I have been analyzing a previous version, and I need to know the formula that was earlier used to calculate "related_same_month_brand". The earlier link no longer seems visible. Could you direct me to a resource?

I understand Safegraph has made some changes to its metrics recently in July, as mentioned in Patterns | SafeGraph Docs
However, I have been analyzing a previous version, and I need to know the formula that was earlier used to calculate “related_same_month_brand”. The earlier link no longer seems visible. Could you direct me to a resource?

This topic was automatically generated from Slack. You can find the original thread here.

Hi Thanks for reaching out! We are looking into it and will get back to you once we have an answer.

Hi ! Appreciate your patience on this. Double-checking some things with our Product team on this. We’ll be in touch soon!

Hi - we haven’t forgotten about this. Just asked for an update on this.

The old definition / formula are:

Other brands that the visitors to this POI visited on the same day as the visit to this POI, where customer overlap differs by at least 5% from the SafeGraph national average. The mapping has the brand as the key. 

The value shown for each brand is a percentage representing the median of the following calculation for each day in the month: 
`(same-day visitors to both the brand and the POI / total daily visitors to the POI) - (daily visitors to the brand / all visitors in SafeGraph panel)`.

Thank You

Niki Kazahaya (SafeGraph) : Hey ! Looks like Jeff was able to get you squared away on this. I’m going to go ahead and close this thread out. If you have any more questions or follow-up questions, we’re always here to help! Just be sure to make a new post to safegraphdata, as we aren’t monitoring old threads at this time. Thanks!


Hi Niki
Three questions to follow up:
(1) Can you refer any published papers that have used / analyzed the “related_same_month_brand” metric?
(2) Going by Jeff’s definition, can the value be negative, even if it is not reported (if the value <5%)?
(3) Is there a rationale as to why this specific formula was used or chosen? Meaning reference to previous established metrics or measures?

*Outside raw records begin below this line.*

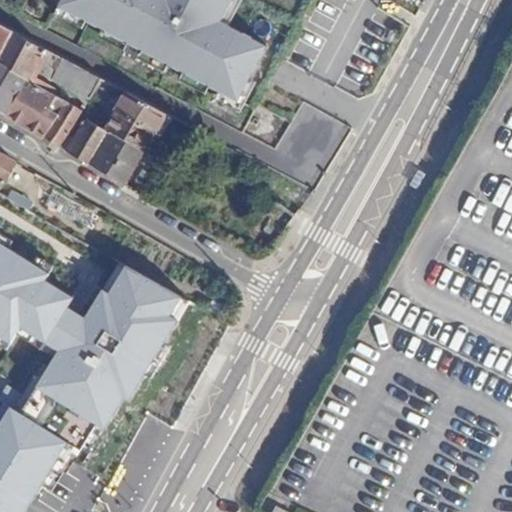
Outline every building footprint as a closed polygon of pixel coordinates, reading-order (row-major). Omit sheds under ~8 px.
[(60,0),(58,4),(240,98),(268,44),(223,20),(232,0),(60,0)] [(0,50),(12,32),(0,24),(0,50)] [(0,50),(0,65),(25,81),(32,68),(43,49),(12,32),(0,50)] [(100,81),(43,49),(32,68),(89,100),(100,81)] [(0,117),(2,118),(25,81),(0,65),(0,117)] [(57,100),(25,81),(2,118),(33,137),(50,110),(57,100)] [(115,115),(151,134),(162,114),(125,95),(115,115)] [(55,150),(79,112),(57,100),(50,110),(58,114),(41,141),(55,150)] [(169,119),(162,114),(151,134),(158,138),(169,119)] [(151,134),(115,115),(104,135),(139,154),(151,134)] [(62,154),(86,168),(104,135),(84,124),(62,154)] [(139,154),(104,135),(86,168),(119,188),(139,154)] [(220,147),(201,137),(197,145),(215,155),(220,147)] [(0,183),(11,165),(0,158),(0,183)] [(52,193),(47,206),(93,225),(98,212),(52,193)] [(0,242),(0,338),(14,347),(33,337),(64,357),(0,443),(0,511),(32,511),(68,454),(113,434),(194,301),(129,265),(119,299),(103,297),(92,323),(76,316),(81,302),(49,288),(56,277),(0,242)] [(196,315),(158,392),(188,407),(226,330),(196,315)]
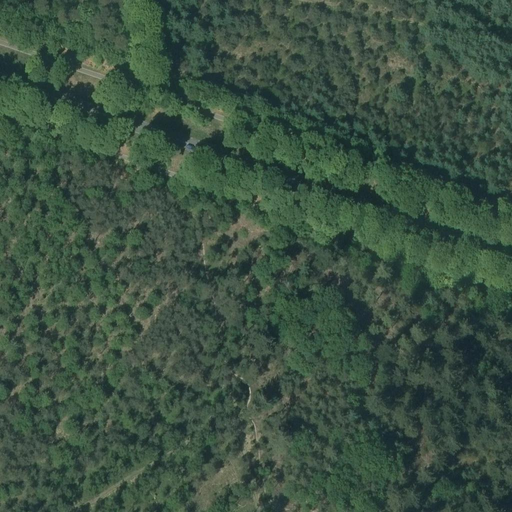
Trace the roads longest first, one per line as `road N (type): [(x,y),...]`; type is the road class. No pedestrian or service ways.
road 1 (primary): [(0,79),(511,256)]
road 2 (track): [(259,511),(232,414),(67,511)]
road 3 (track): [(202,247),(224,365)]
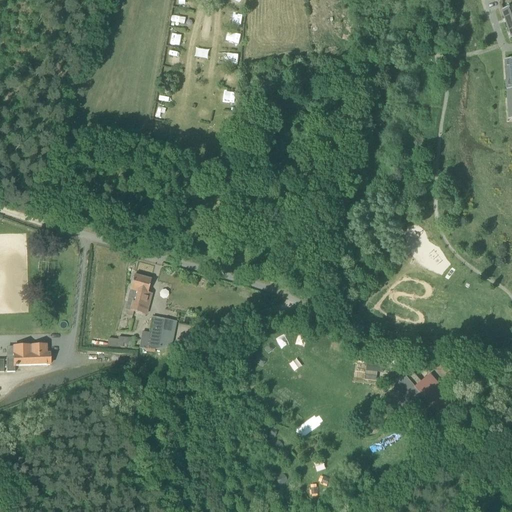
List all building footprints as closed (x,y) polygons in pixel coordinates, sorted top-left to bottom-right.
[(511,6),(503,10),(502,10),(511,37),(511,6)] [(227,13),(227,22),(236,23),(236,14),(227,13)] [(171,44),(185,47),(187,37),(173,34),(171,44)] [(226,34),(224,42),(239,44),(240,36),(226,34)] [(221,62),(237,64),(239,54),(223,52),(221,62)] [(180,62),(181,55),(168,53),(167,61),(180,62)] [(168,102),(169,97),(175,98),(176,92),(161,90),(159,100),(168,102)] [(220,92),(219,101),(228,103),(229,93),(220,92)] [(198,118),(209,120),(211,105),(200,104),(198,118)] [(151,279),(134,275),(125,310),(127,311),(144,315),(149,289),(151,279)] [(159,349),(164,321),(152,318),(149,333),(142,332),(139,350),(155,351),(159,349)] [(108,346),(132,347),(133,338),(108,338),(108,346)] [(7,373),(15,373),(15,376),(50,375),(49,364),(49,354),(46,354),(46,346),(14,347),(14,348),(14,359),(7,359),(7,373)] [(383,374),(384,365),(368,363),(367,373),(383,374)] [(354,377),(362,378),(364,366),(356,365),(354,377)] [(392,384),(412,407),(418,403),(436,423),(457,405),(430,375),(421,382),(412,372),(406,377),(397,367),(383,379),(390,386),(392,384)]
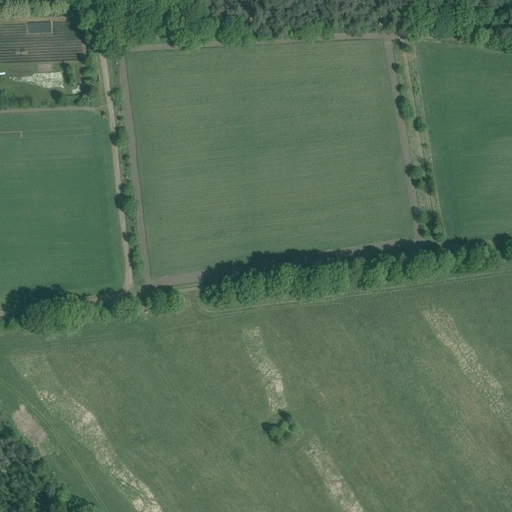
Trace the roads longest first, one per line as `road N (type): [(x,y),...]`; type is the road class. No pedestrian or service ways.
road 1 (track): [(127,300),(423,260)]
road 2 (track): [(93,0),(116,245)]
road 3 (track): [(0,318),(127,300)]
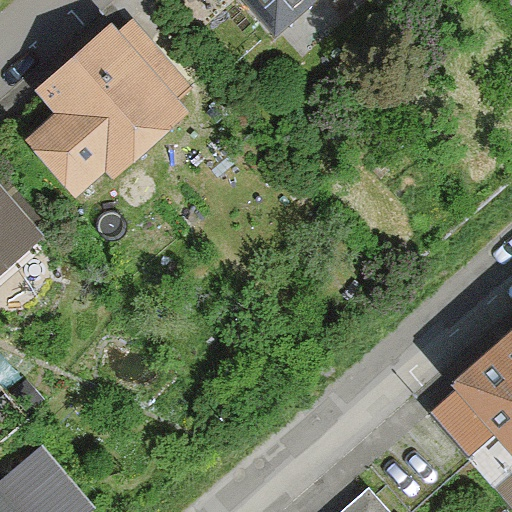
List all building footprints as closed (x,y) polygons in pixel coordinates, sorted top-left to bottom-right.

Hi @Sy_University_of_Michigan_Flint_MIDAS! Thanks for the follow-up questions.

  1. I’m not aware of any off the top of my head. That would require a little bit of digging on my end before I can report back with any other publications that have utilized that variable.

2/3. Let me loop in someone else from our team about these!

We’ll circle back shortly!

  1. Yes the value can theoretically be negative. That would represent brands that the visitors to the POI also visit at less than the national average. I can think of an example where visitors to a healthy food supermarket might visit certain brands like fast food far less than the national average.
    However, because the column is intended to showcase related same day brands (not anti-related), I don’t think we surfaced such negative values when this formula used to be live.
  2. The rationale was to identify brand affinities that were “above average”. i.e., people who visit these POIs are especially strong visitors of these brands. I could dig into references if you really need, but I am not sure if there was more beyond this qualitative rationale.

Hi @Jeff_Ho_SafeGraph , @Niki_Kaz
Thank you for the clarifications. In response to (3), i.e. “the rationale”, intuitively I understand this was to accommodate a brand’s representation bias due to variations in (single state/national brands, number of locations, or locations a brand is present in being more represented/ recorded). However, if you could provide some references (to prior practices/ measurements) it would really help address reviewer queries and concerns.

Hey @Sy_University_of_Michigan_Flint_MIDAS - we did some digging on our side about references around our previous definition. Unfortunately, we don’t have anything available regarding the previous approach to related_same_day_brand. Apologies for any inconvenience!